Naderi Nona, Knafou Julien, Copara Jenny, Ruch Patrick, Teodoro Douglas
Information Science Department, University of Applied Sciences and Arts of Western Switzerland (HES-SO), Geneva, Switzerland.
Swiss Institute of Bioinformatics, Geneva, Switzerland.
Front Res Metr Anal. 2021 Nov 19;6:689803. doi: 10.3389/frma.2021.689803. eCollection 2021.

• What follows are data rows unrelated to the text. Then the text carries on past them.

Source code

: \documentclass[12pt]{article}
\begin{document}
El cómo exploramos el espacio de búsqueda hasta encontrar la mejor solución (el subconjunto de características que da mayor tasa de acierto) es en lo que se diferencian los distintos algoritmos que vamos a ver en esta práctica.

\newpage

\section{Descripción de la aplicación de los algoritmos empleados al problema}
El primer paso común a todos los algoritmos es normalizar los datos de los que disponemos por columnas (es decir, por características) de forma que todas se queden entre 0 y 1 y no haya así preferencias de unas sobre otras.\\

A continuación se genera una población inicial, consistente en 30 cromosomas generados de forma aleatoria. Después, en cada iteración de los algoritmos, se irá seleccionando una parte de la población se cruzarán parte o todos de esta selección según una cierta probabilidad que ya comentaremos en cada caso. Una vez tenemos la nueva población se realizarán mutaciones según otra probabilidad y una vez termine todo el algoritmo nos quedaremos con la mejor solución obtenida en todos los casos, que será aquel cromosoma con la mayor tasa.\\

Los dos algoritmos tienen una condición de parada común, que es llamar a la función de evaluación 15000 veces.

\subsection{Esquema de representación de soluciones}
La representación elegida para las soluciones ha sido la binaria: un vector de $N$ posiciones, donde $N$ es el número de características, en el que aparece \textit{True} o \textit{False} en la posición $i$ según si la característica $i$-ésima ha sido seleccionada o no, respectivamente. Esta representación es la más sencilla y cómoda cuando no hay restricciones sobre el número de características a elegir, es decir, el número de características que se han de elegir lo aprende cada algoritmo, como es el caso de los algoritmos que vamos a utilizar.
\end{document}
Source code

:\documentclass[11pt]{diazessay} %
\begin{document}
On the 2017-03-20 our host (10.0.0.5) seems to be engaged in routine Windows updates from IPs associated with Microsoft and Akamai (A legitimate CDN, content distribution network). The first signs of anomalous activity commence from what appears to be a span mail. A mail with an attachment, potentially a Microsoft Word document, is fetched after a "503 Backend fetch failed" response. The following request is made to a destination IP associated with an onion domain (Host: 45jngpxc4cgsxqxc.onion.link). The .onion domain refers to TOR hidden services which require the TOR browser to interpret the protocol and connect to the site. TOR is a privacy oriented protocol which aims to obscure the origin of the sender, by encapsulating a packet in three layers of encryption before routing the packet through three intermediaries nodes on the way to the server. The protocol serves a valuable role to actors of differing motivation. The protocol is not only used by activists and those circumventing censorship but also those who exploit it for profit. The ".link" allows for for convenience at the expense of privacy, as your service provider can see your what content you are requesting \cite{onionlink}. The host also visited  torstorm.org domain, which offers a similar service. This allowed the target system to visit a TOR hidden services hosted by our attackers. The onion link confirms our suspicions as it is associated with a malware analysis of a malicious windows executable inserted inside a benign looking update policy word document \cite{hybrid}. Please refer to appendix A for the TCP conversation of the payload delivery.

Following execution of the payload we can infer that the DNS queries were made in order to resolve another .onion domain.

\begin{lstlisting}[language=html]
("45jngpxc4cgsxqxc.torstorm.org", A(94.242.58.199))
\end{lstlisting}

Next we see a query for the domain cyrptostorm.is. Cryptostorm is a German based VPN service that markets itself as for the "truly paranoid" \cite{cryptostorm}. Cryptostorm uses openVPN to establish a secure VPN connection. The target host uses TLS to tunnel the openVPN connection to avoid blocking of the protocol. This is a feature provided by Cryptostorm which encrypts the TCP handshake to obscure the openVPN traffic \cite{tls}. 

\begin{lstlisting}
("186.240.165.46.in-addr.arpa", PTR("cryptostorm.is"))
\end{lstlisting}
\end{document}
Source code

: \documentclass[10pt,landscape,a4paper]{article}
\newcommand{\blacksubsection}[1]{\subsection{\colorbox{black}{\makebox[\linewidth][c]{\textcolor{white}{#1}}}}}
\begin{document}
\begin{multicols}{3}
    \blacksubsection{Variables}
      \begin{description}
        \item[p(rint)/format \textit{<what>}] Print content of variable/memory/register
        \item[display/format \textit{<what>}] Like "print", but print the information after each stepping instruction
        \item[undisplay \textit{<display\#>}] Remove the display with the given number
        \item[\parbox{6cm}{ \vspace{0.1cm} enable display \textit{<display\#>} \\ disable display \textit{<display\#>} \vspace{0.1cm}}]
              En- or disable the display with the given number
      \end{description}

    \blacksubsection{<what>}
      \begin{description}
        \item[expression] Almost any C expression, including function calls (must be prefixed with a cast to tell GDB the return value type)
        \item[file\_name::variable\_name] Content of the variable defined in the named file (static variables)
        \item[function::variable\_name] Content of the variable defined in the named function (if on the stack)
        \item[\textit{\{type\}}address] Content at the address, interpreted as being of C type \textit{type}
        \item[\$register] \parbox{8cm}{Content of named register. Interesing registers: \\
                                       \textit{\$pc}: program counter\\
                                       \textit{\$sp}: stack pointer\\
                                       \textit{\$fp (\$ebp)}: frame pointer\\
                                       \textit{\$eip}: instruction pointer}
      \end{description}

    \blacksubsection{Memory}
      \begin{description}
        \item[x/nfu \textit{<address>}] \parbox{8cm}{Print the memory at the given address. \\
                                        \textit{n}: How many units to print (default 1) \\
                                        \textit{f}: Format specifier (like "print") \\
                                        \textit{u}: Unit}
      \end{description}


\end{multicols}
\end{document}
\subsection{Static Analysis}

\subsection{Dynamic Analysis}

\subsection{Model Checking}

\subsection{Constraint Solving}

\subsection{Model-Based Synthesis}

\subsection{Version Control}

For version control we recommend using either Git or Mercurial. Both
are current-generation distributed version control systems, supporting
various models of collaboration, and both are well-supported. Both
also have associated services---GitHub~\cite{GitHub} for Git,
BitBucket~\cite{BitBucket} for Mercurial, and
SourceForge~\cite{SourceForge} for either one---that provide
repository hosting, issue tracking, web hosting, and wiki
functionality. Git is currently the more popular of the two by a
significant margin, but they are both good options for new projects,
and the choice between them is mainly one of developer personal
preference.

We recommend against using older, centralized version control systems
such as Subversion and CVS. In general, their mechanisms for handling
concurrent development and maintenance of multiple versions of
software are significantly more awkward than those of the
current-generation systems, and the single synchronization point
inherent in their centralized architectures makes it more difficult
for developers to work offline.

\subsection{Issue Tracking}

The health and life science domains are well known for their wealth of named entities found in large free text corpora, such as scientific literature and electronic health records. To unlock the value of such corpora, named entity recognition (NER) methods are proposed. Inspired by the success of transformer-based pretrained models for NER, we assess how individual and ensemble of deep masked language models perform across corpora of different health and life science domains-biology, chemistry, and medicine-available in different languages-English and French. Individual deep masked language models, pretrained on external corpora, are fined-tuned on task-specific domain and language corpora and ensembled using classical majority voting strategies. Experiments show statistically significant improvement of the ensemble models over an individual BERT-based baseline model, with an overall best performance of 77% macro F1-score. We further perform a detailed analysis of the ensemble results and show how their effectiveness changes according to entity properties, such as length, corpus frequency, and annotation consistency. The results suggest that the ensembles of deep masked language models are an effective strategy for tackling NER across corpora from the health and life science domains.
健康和生命科学领域以其在大型自由文本语料库(如科学文献和电子健康记录)中发现的大量命名实体而闻名。为了挖掘此类语料库的价值,人们提出了命名实体识别(NER)方法。受基于Transformer的预训练模型在NER方面取得成功的启发,我们评估了深度掩码语言模型的个体和集成在不同健康和生命科学领域(生物学、化学和医学)、不同语言(英语和法语)的语料库上的表现。在外部语料库上进行预训练的个体深度掩码语言模型,在特定任务的领域和语言语料库上进行微调,并使用经典的多数投票策略进行集成。实验表明,集成模型相对于基于BERT的个体基线模型有统计学上的显著改进,总体最佳性能为77%的宏F1分数。我们进一步对集成结果进行了详细分析,并展示了它们的有效性如何根据实体属性(如长度、语料库频率和注释一致性)而变化。结果表明,深度掩码语言模型的集成是解决健康和生命科学领域语料库中NER问题的有效策略。